= Chingona Fire =

US Latina feminist poetry collective

Chingona Fire is a Latina feminist poetry collective from Los Angeles, California. It was founded by the poets Angela Aguirre and Yesika Salgado in February 2016. Their goal is to create a safe space and visibility for women of color. They are helping women of color to have locations to perform on stage and to have their voices heard. Each month they host events where people can perform in front of audiences of approximately 80–100 listeners.

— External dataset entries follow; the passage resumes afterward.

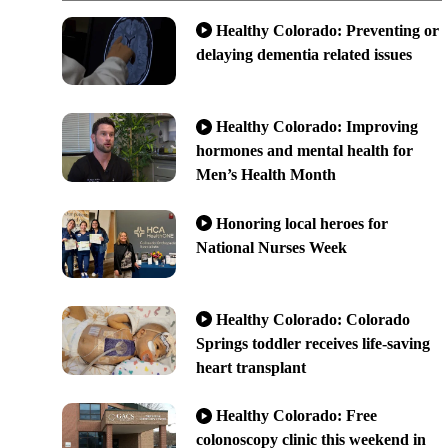
Healthy Colorado: Preventing or
delaying dementia related issues
Healthy Colorado: Improving
hormones and mental health for
Men’s Health Month
Honoring local heroes for
National Nurses Week
Healthy Colorado: Colorado
Springs toddler receives life-saving
heart transplant
Healthy Colorado: Free
colonoscopy clinic this weekend in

"Patriarchy will have you believe that, and internalize that, so we are trying to change that narrative to one that celebrates with other women instead of competes with them," she (Aguirre) said. "We need to stop feeling pain and jealously from someone’s success and instead see it as them breaking a barrier that's helping you get closer and closer to that door."

== Founders ==
Angela Aguirre, 28 and half-Mexicana, has been a poet for seven years. Aguirre has a background in education in rhetoric and social change from The University of California Los Angeles. She has featured as a speaker in large events such as Adelante Mujer Latina Conference and the Women of Racial Justice Breakfast. Aguirre released Confessions of a Firework, a book of her poetry and writing prompts, through World Stage Press in 2016.

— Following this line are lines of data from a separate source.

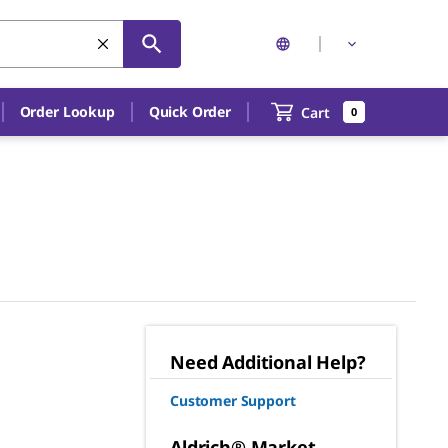
Order Lookup
Quick Order
Cart
0
Need Additional Help?
Customer Support
Aldrich® Market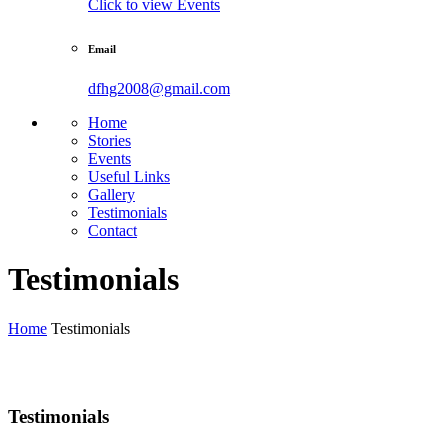
Click to view Events
Email
dfhg2008@gmail.com
Home
Stories
Events
Useful Links
Gallery
Testimonials
Contact
Testimonials
Home
Testimonials
Testimonials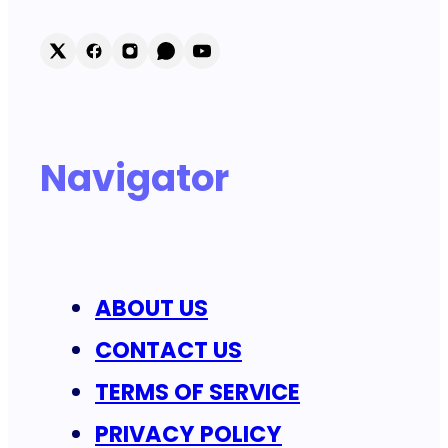
Navigator
ABOUT US
CONTACT US
TERMS OF SERVICE
PRIVACY POLICY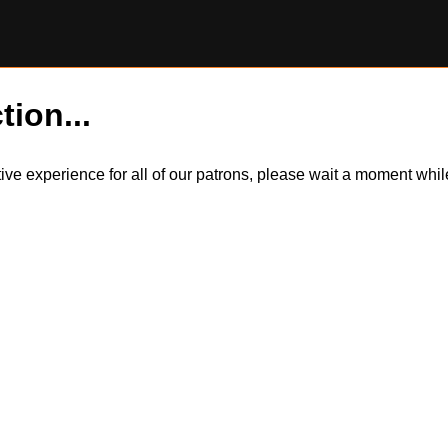
tion...
itive experience for all of our patrons, please wait a moment wh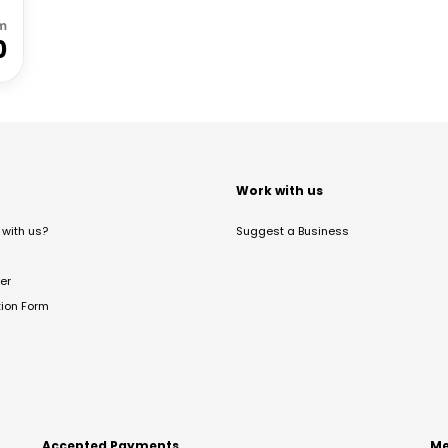
m
0
t
Work with us
with us?
Suggest a Business
er
tion Form
Accepted Payments
Me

Yesika Salgado, who describes herself as "Fat, Fly, and Brown," is 32 and Salvadoran. Yesika is an eight-year veteran of Da Poetry Lounge (DPL), the mecca of Los Angeles slam poetry and spoken word and a member of the 2014 and 2016 Da Poetry Lounge Slam Team and placed top 10 in the nation both years. She has also been a Huffington Post contributor. Salgado published her first collection of poems, The Luna Poems in 2013. Her second publication entitled WOES was released in 2016. Her most recent work, Sentimental Boss Bitch saw a limited release of 100 copies in February 2017.